The above quote is from the intro to an “exit interview” Flynn did recently with James Kitfield at Breaking Defense. Following (and at the top of this post) are a few quotes from Flynn himself that stood out to me….

“[W]hat I see each day is the most uncertain, chaotic, and confused international environment that I’ve witnessed in my entire career.”

“[W]hen we pull combat troops out of Afghanistan at the end of this year, it’s not going to feel like that war is over. To me, it feels like we’ll be facing a familiar threat and heightened uncertainty for a long time yet.”

“What I see is a strategic landscape and boundaries on the global map changing right before our eyes. That change is being accelerated by the explosion of social media. And we in the intelligence community are trying to understand it all.”

“[A]nother threat I’ve warned about is Islamic terrorists in Syria acquiring chemical or biological weapons. We know they are trying to get their hands on chemical weapons and use what they already have to create a chemical weapons capability.”

“These proliferating Islamic terrorist groups have also for years been developing connective tissue to each other and back to al-Qaeda senior leadership in Pakistan’s tribal regions. Some of those connections are pretty strong. We’re not talking bits and pieces or nascent connections….
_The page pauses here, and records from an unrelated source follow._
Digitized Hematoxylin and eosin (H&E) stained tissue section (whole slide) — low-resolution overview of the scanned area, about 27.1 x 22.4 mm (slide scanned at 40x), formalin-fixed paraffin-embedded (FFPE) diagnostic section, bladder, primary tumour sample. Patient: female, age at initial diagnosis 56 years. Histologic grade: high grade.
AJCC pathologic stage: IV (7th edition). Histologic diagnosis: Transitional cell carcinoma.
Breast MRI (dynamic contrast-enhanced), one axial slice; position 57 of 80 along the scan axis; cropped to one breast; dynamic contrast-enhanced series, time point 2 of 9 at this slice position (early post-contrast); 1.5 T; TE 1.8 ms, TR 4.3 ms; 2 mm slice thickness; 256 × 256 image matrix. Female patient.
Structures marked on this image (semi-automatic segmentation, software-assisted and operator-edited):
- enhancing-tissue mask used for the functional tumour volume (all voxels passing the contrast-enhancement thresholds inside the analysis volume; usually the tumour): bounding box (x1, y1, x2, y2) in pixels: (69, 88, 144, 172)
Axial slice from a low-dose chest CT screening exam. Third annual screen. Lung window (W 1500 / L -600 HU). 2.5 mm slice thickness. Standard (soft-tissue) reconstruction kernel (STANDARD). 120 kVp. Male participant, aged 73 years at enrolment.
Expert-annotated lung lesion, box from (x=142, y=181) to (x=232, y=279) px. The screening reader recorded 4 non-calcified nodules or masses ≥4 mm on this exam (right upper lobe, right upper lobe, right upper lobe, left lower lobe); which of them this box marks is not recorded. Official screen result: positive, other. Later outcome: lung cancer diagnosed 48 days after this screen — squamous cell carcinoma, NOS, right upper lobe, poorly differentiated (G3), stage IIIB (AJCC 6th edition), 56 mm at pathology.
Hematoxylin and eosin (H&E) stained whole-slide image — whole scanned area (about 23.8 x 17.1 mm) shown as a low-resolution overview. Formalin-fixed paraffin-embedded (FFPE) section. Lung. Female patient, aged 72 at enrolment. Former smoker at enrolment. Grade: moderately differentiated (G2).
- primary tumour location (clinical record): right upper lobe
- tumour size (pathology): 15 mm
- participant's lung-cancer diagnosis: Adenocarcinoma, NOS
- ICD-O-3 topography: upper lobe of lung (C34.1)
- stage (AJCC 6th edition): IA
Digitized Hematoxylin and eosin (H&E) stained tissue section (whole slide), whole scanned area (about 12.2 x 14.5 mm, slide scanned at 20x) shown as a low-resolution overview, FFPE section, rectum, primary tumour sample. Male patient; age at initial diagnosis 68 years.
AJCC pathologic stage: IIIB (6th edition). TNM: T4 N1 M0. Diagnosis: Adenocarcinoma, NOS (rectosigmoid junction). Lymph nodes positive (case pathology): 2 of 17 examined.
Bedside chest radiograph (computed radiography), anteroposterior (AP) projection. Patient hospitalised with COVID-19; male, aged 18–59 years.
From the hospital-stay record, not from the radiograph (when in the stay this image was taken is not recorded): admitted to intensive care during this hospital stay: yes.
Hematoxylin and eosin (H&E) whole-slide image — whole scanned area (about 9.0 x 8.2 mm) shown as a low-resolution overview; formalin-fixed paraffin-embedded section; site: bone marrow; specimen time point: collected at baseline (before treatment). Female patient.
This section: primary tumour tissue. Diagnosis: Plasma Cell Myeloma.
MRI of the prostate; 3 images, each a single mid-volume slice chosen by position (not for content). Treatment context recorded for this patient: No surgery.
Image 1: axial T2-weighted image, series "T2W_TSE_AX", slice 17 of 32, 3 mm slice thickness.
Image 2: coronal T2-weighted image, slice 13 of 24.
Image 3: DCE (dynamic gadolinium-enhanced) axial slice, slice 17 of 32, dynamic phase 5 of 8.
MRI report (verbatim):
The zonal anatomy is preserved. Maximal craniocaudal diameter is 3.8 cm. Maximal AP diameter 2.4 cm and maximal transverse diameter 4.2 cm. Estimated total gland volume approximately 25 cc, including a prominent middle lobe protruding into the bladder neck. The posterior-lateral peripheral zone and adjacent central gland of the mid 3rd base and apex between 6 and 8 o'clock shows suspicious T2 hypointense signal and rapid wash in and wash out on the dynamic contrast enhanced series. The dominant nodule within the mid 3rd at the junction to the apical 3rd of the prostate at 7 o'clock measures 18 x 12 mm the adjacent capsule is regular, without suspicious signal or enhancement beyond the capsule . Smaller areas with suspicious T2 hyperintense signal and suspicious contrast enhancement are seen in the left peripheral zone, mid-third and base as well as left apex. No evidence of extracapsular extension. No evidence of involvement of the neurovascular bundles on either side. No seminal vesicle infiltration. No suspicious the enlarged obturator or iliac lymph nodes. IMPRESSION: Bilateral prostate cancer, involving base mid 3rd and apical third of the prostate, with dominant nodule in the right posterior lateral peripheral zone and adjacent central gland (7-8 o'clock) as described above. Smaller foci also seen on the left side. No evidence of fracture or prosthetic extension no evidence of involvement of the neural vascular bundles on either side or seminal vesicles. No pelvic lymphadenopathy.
So when asked if the terrorists were on the run, we couldn’t respond with any answer but ‘no.’ When asked if the terrorists were defeated, we had to say ‘no.’ Anyone who answers ‘yes’ to either of those questions either doesn’t know what they are talking about, they are misinformed, or they are flat out lying.”

Granted, I’m no expert. But, it sounds to me like the general has — and has had — a better handle on what’s going on and what needs to be done intel-wise than his soon-to-be former bosses at the Pentagon and the White House. Contrary to the President’s claim three years ago, the “tide of war” is certainly not “receding”. If al Qaeda is any less of a threat now, it is because of the rise of the even more barbaric “Islamic State”, who in a few short months have effectively taken control of an area roughly the size of Great Britain and who fully intend to aggressively fulfill their “vision of global domination through a violent Islamic caliphate.”

As Newt Gingrich concluded in his own review of Flynn’s interview: “America needs a new strategy for global affairs. But as long as our leaders refuse to understand the emerging world as it is, not as how they want it to be, we will be stuck with a floundering foreign policy of wishful thinking. Congress can help meet this challenge by inviting General Flynn to expand on his candid thoughts in Congressional testimony about the threats we are facing and how we can keep America safe.”

I’m with Newt. I sincerely hope our congressional leaders take Lt. Gen. Flynn’s assessments seriously and act wisely upon them.